The next summer, another Hopkinton resident started a local farmers market and asked if the Browns wanted to sell some of their extra garden produce.

“I asked, ‘What about balsamic vinaigrette?’ Because people continued to encourage me to try to sell it,” Brown recalled. “So I naively just made a batch of this stuff, and I sold out every bottle I made.”

Made in New Hampshire

Brown continued selling the vinaigrette all summer, and she did the same at a small Christmas crafts fair in town.

By that time, Brown was beginning to understand why people enjoyed her homemade recipe, now called “Nancy’s Balsamic Vinaigrette.”

“People liked the idea of it being homemade, that it was made by somebody they knew. And they really, really liked the product,” she said, particularly the fresh ingredients.

Around that time, a friend urged Brown to attend a “Made in New Hampshire” show.

“That’s when I had to get really serious,” she said. “It was about finding bottles, and I made my first big purchase, which was a pallet of bottles. In fact, just finding the right bottle took forever. I knew what bottle I wanted and I tried an Internet search. Then I saw the bottle in a store. It had balsamic vinegar in it made by Stonewall Kitchen, which is a natural foods company based in Maine, although it actually started in Portsmouth. So I called them and spoke to someone and they gave me the name of this Italian company that makes the bottles and they have an office in Miami.”

The Brown family gave Nancy’s business a $10,000 loan. With it she bought 1,370 bottles at 90 cents each.

Then Brown found a licensed commercial kitchen and made up her recipe with the help of family and friends. One friend – Colin Callahan, an art teacher at the St. Paul’s School in Concord – did a painting, took a digital photograph of it and designed a label for “Nancy’s Balsamic Vinaigrette.”

At the “Made in New Hampshire” show, Brown collected business cards while her husband, their 14-year-old daughter Elizabeth and other supporters made up hundreds of tiny salad bowl samples.

“Every time somebody bought a bottle I’d ask where they were from and if there was a shop in their town where they thought they might want to sell it,” Brown said. “So I collected lots of names of stores that way. After that I just hit the road with bottles and pricing information, and developed around 25 retail stores around the state.”

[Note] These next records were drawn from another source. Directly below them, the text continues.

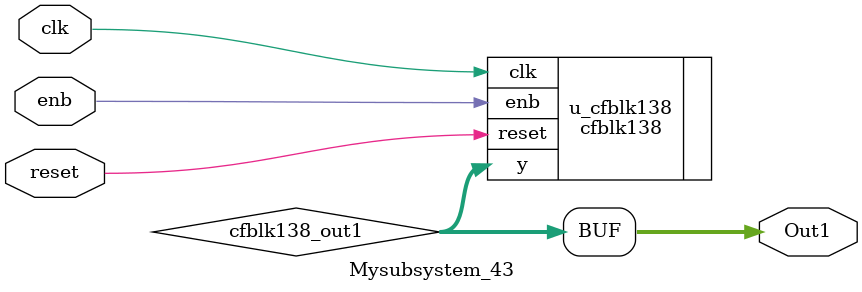
<source format=v>



`timescale 1 ns / 1 ns

module Mysubsystem_43
          (clk,
           reset,
           enb,
           Out1);


  input   clk;
  input   reset;
  input   enb;
  output  [7:0] Out1;  // uint8


  wire [7:0] cfblk138_out1;  // uint8


  cfblk138 u_cfblk138 (.clk(clk),
                       .reset(reset),
                       .enb(enb),
                       .y(cfblk138_out1)  // uint8
                       );

  assign Out1 = cfblk138_out1;

endmodule  // Mysubsystem_43


</source>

Within weeks, “Nancy’s Balsamic Vinaigrette” was on shelves in places like Zeb’s General Store in North Conway and Calef’s Country Store in Barrington.

Now she’s getting ready for a similar New England exposition in Portland, Maine.

“Right now, I’m looking for a distributor and a co-packer, somebody who has an automated kitchen where they make their own product but have extra time when they’re not using their kitchen (for us to use),” she said. “If I can’t find a co-packer, then the other option is to borrow a lot of money and build my own kitchen.”

Her immediate business goal is to expand into flavored balsamic reductions – syrupy mixes that can be put on meats and other foods.

But her long-range goals incorporate her newfound business acumen with her experiences in social work and her personal beliefs.

“How do you justify making a salad dressing that makes a lot of money, but that nobody needs? I mean, it’s good and healthy and people like it but nobody needs a $10 or $12 salad dressing,” she said. “Well, from my faith tradition, one of the things we talk about is how our deepest passions come from our gifts, and where do they fit with one of the world’s greatest needs?

“My passion has always been cooking and if you’re not doing that to feed the poor, what can you do? And I thought, I know the world needs good, quality jobs. And I thought, I would love to create a business that not only produces a quality product but quality employment that pays a decent wage so people can support their family and recognizes that work is not always the most important thing – that sometimes it’s showing up for the 2nd-grade play. I wanted to have a work environment that’s flexible enough to allow those kinds of things to happen.”

As Brown should know by now, in New Hampshire anything’s possible.